_Provided text_
=======

Another way to avoid problems is to keep up with and understand the risks and benefits of system upgrades and service packs. Most large organizations establish their own testing organizations to qualify service packs and define baselines.

Operational procedures should include the following types of management:

Change management
Service-level management
Problem management
Capacity management
Security management
Availability management

Microsoft has created a knowledge base called the Enterprise Services frameworks (Microsoft Readiness Framework, Microsoft Solutions Framework, and Microsoft Operations Framework) to describe industry experience and best practices for such procedures. You can find more information online at http://www.microsoft.com/trainingandservices/default.asp?PageID=enterprise&PageCall=frameworks.

When you have a stable set of operational procedures, you can begin to explore ways to improve hardware and software availability. System availability doesn’t depend only on how redundant your hardware and software systems are.

Ensuring Site Capacity

Site services can become unavailable if site traffic exceeds capacity and can become less reliable after operating for prolonged periods at peak load. You should scale your server farm to accommodate increased site traffic and to maintain site performance in a cost-effective manner. Capacity requirements are discussed in more detail in Chapter 7, "Capacity Planning."

Reducing the Probability of Failure

To design a highly available site, you should know what techniques you can use to help reduce failures. This section describes these techniques.

Application Failures

Use the following techniques to reduce possible application failures:

Create a robust architecture based on redundant, load-balanced servers. (Note, however, that load-balanced clusters are different from Windows application clusters. Commerce Server 2000 components, such as List Manager and Direct Mailer, are not cluster aware.)
Review code to avoid potential buffer overflows, infinite loops, code crashes, and openings for security attacks.

Climate Control Failures

Use the following techniques to reduce possible climate control failures:

Maintain the temperature of your hardware within the manufacturer’s specifications. Excessive heat can cause CPU meltdown, and excessive cold can cause failure of moving parts, such as fans and disk drives.
Maintain humidity control. Excessive humidity can cause electrical short circuits that result from water condensing on circuit boards. Excessive dryness can cause static electricity discharges that damage components when you handle them.

Data Failures

Use the following techniques to reduce possible data failures:

Conduct regular backups. In addition to regular backups, archive backups offsite. For example, to save space you can archive every fourth regular backup offsite. If your data becomes corrupted, you can restore the data from backups to the last point before the corruption occurred. If you also back up transaction logs, you can then apply the transaction logs to the restored database to bring it up to date.

=======

_Dataset entries_
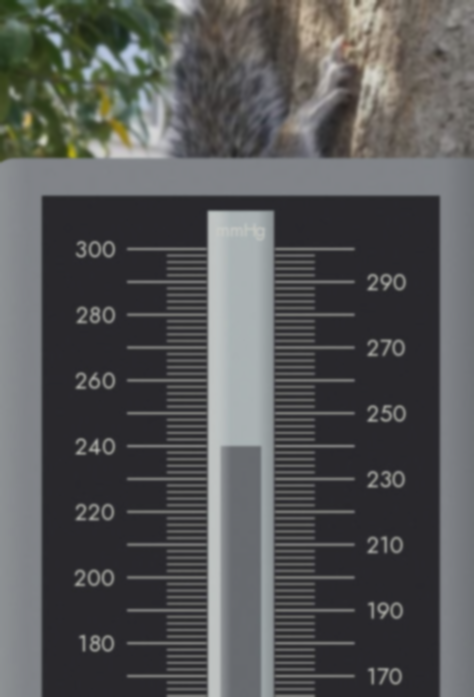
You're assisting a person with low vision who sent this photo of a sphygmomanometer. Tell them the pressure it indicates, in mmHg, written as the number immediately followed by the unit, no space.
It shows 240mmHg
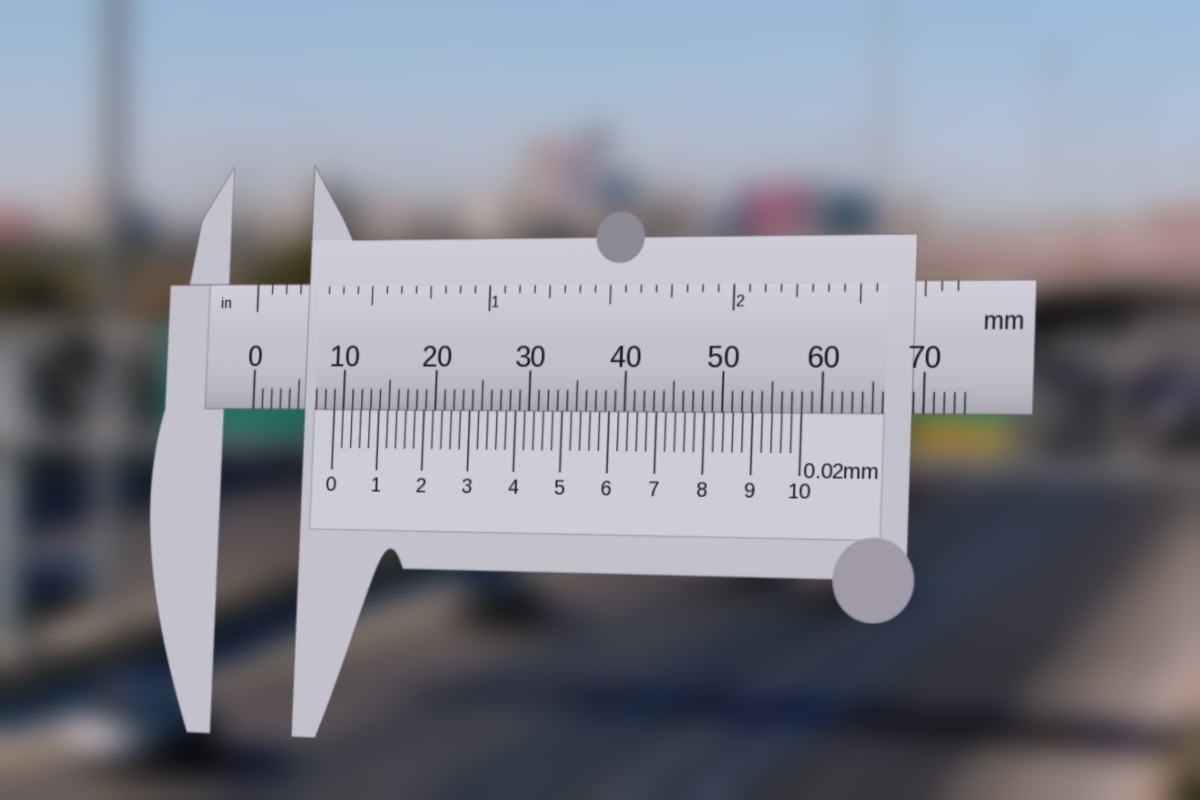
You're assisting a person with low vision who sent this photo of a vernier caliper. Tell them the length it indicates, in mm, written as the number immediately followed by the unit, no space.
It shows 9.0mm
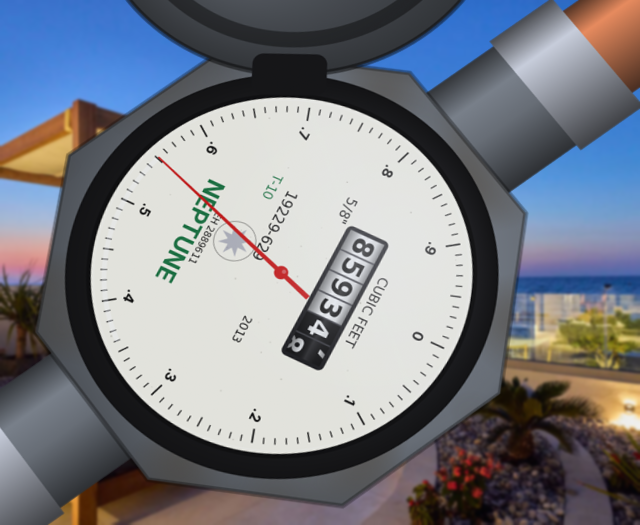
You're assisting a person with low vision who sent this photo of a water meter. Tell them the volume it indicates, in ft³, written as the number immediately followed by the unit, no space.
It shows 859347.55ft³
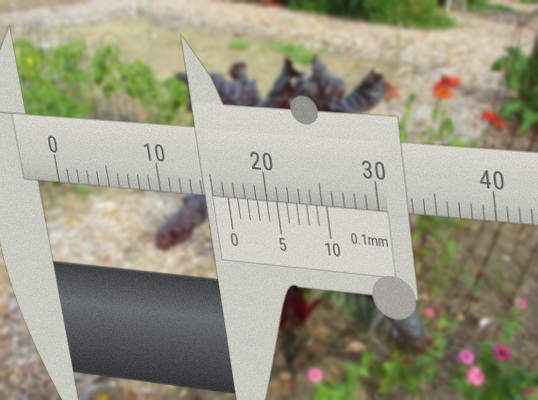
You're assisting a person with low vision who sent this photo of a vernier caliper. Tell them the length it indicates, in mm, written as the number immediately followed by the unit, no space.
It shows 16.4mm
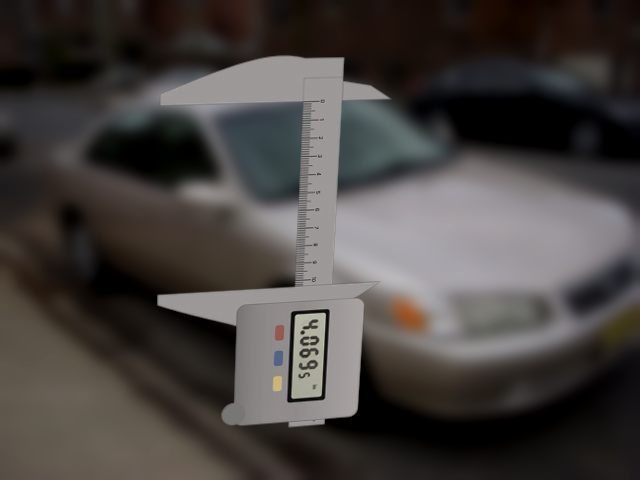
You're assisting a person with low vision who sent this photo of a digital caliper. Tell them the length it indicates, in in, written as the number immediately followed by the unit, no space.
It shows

=======

_Activity list_
- a) In the site availability passage, which Commerce Server 2000 components are not cluster aware?
- b) Carry on the site availability passage from the point where it stops.

_Solved tasks_
- a) List Manager and Direct Mailer.

- b)
Replay transaction logs against a known valid database to maintain data. This technique, which is also known as log shipping to a warm backup server, is useful for maintaining a disaster-recovery site (a "hot site").
Microsoft SQL Server 2000 is the only version of SQL Server that supports log shipping.
Deploy failover clusters for your back-end database servers. Two examples of failover clustering technologies are the Cluster service and Veritas Cluster Server, which also can be configured to provide load-balancing capabilities depending on the hardware platform you’re using to host the cluster. Commerce Server uses data stores such as SQL Server and the Active Directory service. SQL Server provides access to data and services such as catalog search. SQL Server can use the Cluster service to provide redundancy. Active Directory provides access to profile data and can provide authentication services. Active Directory uses data replication to provide redundancy. In general, clustering is more effective for dynamic (read/write) data and data replication is more effective for static (read-only) data.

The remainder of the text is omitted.